2e mars 1772
Messieurs du quatuor, j'ai montré au jeune avocat du Roncel les pouilles que vous lui chantez.
Voici comme il a plaidé sa cause, et mot pour mot ce qu'il m'a répondu.
'Je suis très occupé dans ma province, et il me serait impossible d'être témoin à Paris de l'histrionage en question. Mon seul plaisir serait de contribuer deux ou trois à l'amusement de messieurs du quatuor à qui vous êtes si justement attaché, mais cela devient absolument impossible. On doit jouer le mercredi des cendres la pièce de mr le Blanc qui traite précisément le même sujet. Voici ce qu'un connaisseur qui a vu cette tragédie m'en écrit.
"Le sujet en est beau, c'est l'abolition des sacrifices humains dont nos ancêtres se rendaient coupables. On la jouera le mercredi des cendres, et en attendant mieux nous aurons le plaisir de voir sur le théâtre un peuple détrompé qui chassa ses prêtres et brisa des autels arrosés de sang. Je vous enverrai cette pièce aussitôt qu'elle sera imprimée. L'auteur mr le Blanc est un véritable philosophe, un brave ennemi des préjugés de toute espèce; et des tyrans de toutes les robes, et ce qui est bien plus nécessaire pour écrire une tragédie, il est vraiment poète."
Il ne me reste donc d'autre parti à prendre que celui de me joindre à mr le Blanc, de montrer que je ne suis point son plagiaire, et que deux citoyens, sans s'être rien communiqué, ont plaidé chacun de leur côté la cause du genre humain. Je regarde le supplice des citoyens qui furent immolés à Thorn en 1724 à la sollicitation des Jesuites, la mort affreuse du chevalier de la Barre, la st Barthelémi, et les arrêts de l'inquisition comme de véritables sacrifices de sang humain; et c'est ce que je me propose de faire entendre dans une préface et dans des notes d'une manière qui ne pourra choquer personne. Voilà le seul but que je me propose dans mon ouvrage. Je l'aurais livré de tout mon cœur aux comédiens de Paris, si je ne me voyais prévenu. Mais ils n'accepteraient pas à la fois deux pièces sur le même sujet. Le réchauffé n'est jamais bien reçu et vous savez d'ailleurs combien de gens s'ameuteraient pour faire tomber mon ouvrage. Je me pique seulement d'écrire en français, c'est un devoir indispensable que tout le monde a négligé depuis Racine. On m'assure que mr le Blanc a rempli ce devoir indispensable pour quiconque veut être lu des gens de goût.

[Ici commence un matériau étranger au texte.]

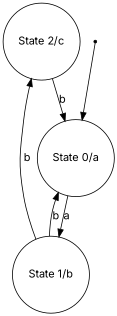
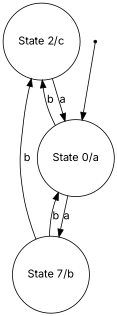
  digraph {
    fontname=Inter
    rankdir=TB
    node [fontname=Inter shape=circle]
    edge [fontname=Inter]
    n1 [label="State 2/c"]
    n2 [label="State 0/a"]
-   n3 [label="State 1/b"]
+   n3 [label="State 7/b"]
    start [shape=point]
-   n1 -> n2 [label=b]
+   n1 -> n2 [label=a]
+   n2 -> n1 [label=b]
    n2 -> n3 [label=a]
    n3 -> n1 [label=b]
    n3 -> n2 [label=b]
    start -> n2
  }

Je suis fâché que vous ayez envoyé déjà ma tragédie à messieurs du quatuor, je ne la trouve pas digne d'eux. Priez les seulement de rayer au 5e acte ce vers, scène 3,
Datame à tes genoux vient mettre sa douleur,
et de faire écrire à la place,
Il apporte à tes pieds sa joie et sa douleur.
Scène Ière, de la grandeur suprême
Les ministres des dieux et les grands et moi même,
corrigez le sénat et moi même'.
Voilà, messieurs, mot pour mot ce que m'a dit ce jeune homme, et je vous avoue que je n'ai pas eu le courage de lui rien répliquer. J'ai trouvé qu'il avait raison en tout, et j'ose croire que vous penserez comme moi. Si la pièce de mr Du Roncel vaut quelque chose vous serez bien aises que le petit nombre de connaisseurs qui reste encore à Paris voie à la fois deux ouvrages sur un objet si intéressant.
Quant aux autres dont mr de Thibouville parle, ce sera l'affaire de mr le mal de Richelieu quand il sera d'année, et quand il y aura des acteurs; j'ajoute encore quand les temps seront plus favorables, et quand les cabales seront un peu appaisées.
Pour réussir en France il faut prendre son temps.
Vous savez comme on a voulu pendant vingt ans étouffer la Henriade et ce que toutes mes tragédies ont essuyé de contradictions. On doit tâcher de bien faire et se résigner.
Je ne suis fait que pour les pays étrangers. La Henriade ne fut bien reçue qu'en Angleterre. Crebillon empêcha Mahomet d'être joué. C'est mad. Nekre née en Suisse qui m'a fait un honneur que je ne méritais pas.
Ce sont aujourd'hui les rois de Suede, de Dannemark, de Prusse, de Pologne et l'impératrice de Russie qui me protègent. Nul n'est prophète en son pays.
N. B. Mr Bacon, substitut de mr le procureur général, a dû vous faire remettre le paquet de mon avocat.